You get the feeling that anyone listening inside Braden Looper's head during that fatal inning would get an endless loop of Hudson from Aliens?

Either Scott Rolen is hurting worse than he's letting on, or he's already checked out on The Boy Genius. Sources have been hinting for a while that Rolen and LaRussa don't get along, though the former future Mike Schmidt picked a bad year to be looking for an exit strategy. The market is going to be positively awash in third basemen, and one with a bum shoulder who couldn't beat out a double-clutched slow roller in a playoff game isn't going to be the most attractive commodity.

Is it just me, or does Tim McCarver manage to suck all of the excitement out of whatever situation he's describing just by virtue of his Karo-syrup voice and moderately confused delivery? I'd love to see Fox reshuffle its booth with an eye toward a broadcast team that engendered more excitement. McCarver's soothing approach is exactly what baseball doesn't need in the postseason.

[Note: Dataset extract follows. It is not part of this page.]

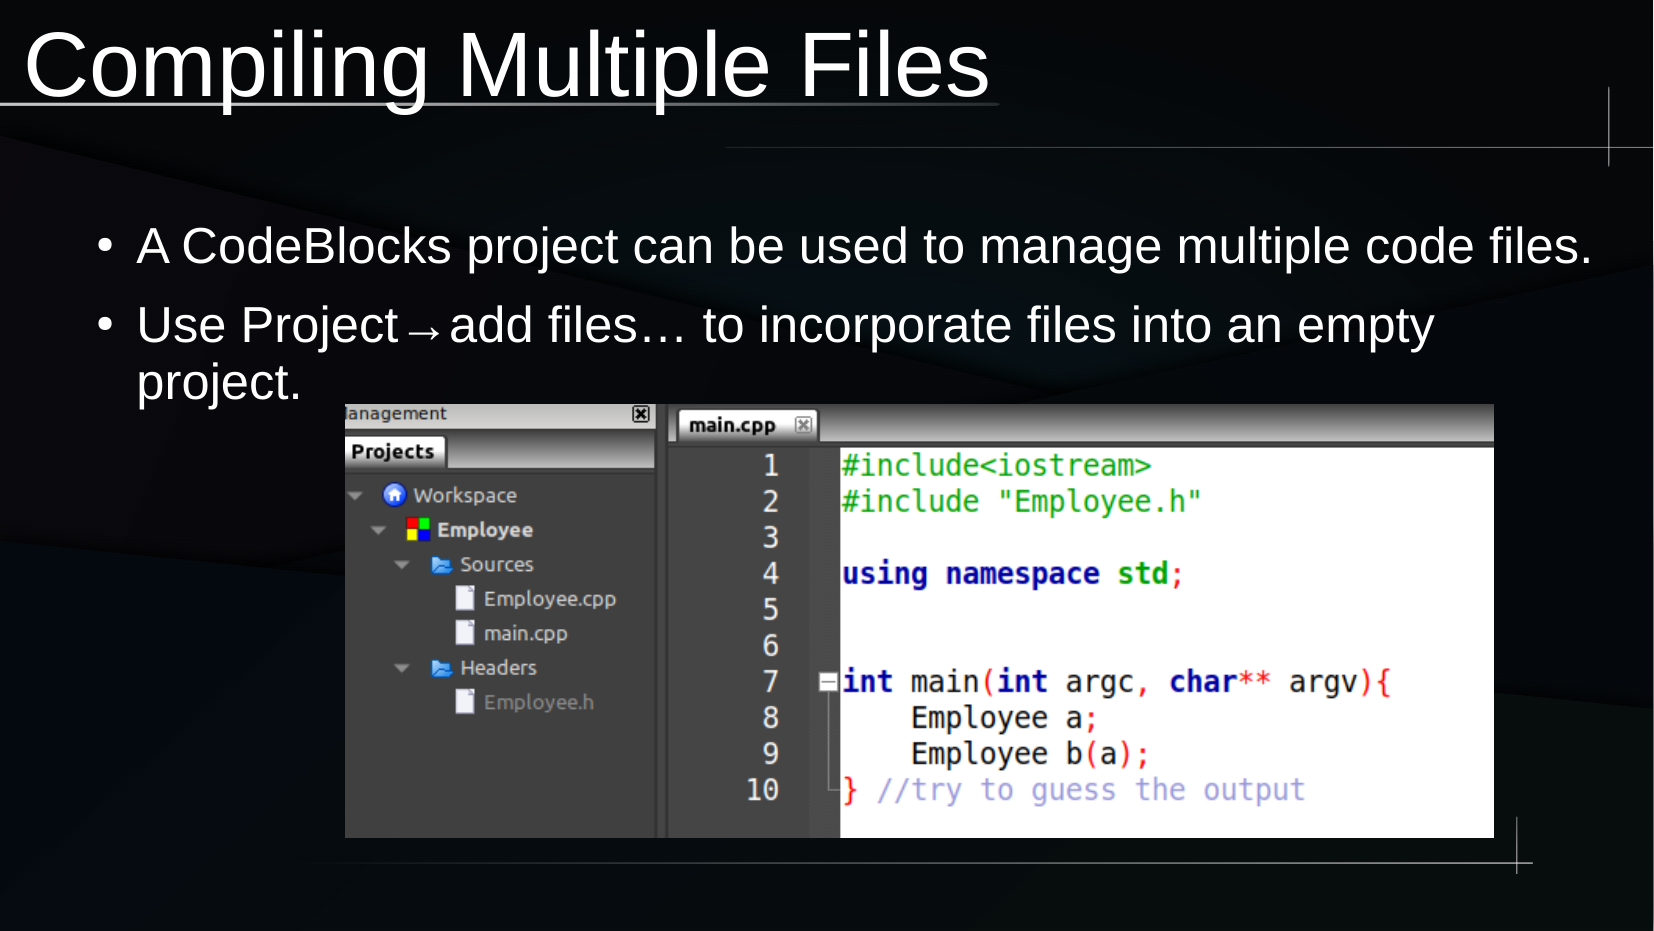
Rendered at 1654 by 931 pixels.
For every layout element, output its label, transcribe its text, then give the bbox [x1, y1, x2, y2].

list A CodeBlocks project can be used to manage multiple code files. Use Project→add files… to incorporate files into an empty project. [82, 217, 1606, 466]
picture [0, 0, 1654, 931]
title Compiling Multiple Files [23, 11, 1589, 119]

Joe Sheehan nailed it over at BP - the home plate umpiring this series has been abominable. No wonder we're seeing so many top-flight pitching performances. Batters feel they have to take a whack at everything that isn't actually burrowing underneath home plate for fear that it just might be called a strike. This series was already dependent on the massive offensive firepower on both sides to be worth watching. Why cripple Pujols, Edmonds, Delgado, et alia with strike zones that look like gerrymandered congressional districts? Nobody's tuning in to watch Jeff Suppan, and, if the home plate umps were doing their jobs, nobody would be.

If I remember correctly, pre-series wisdom indicated that the only chance that St. Louis had involved Chris Carpenter nailing down both his starts. So much for that plan, though Suppan vs. Pitcher Randomly Named Oliver looks to be a tossup.

Did Tony LaRussa actually say during his in-game interview that they were going to get a point? Runs, Tony. They're called "runs".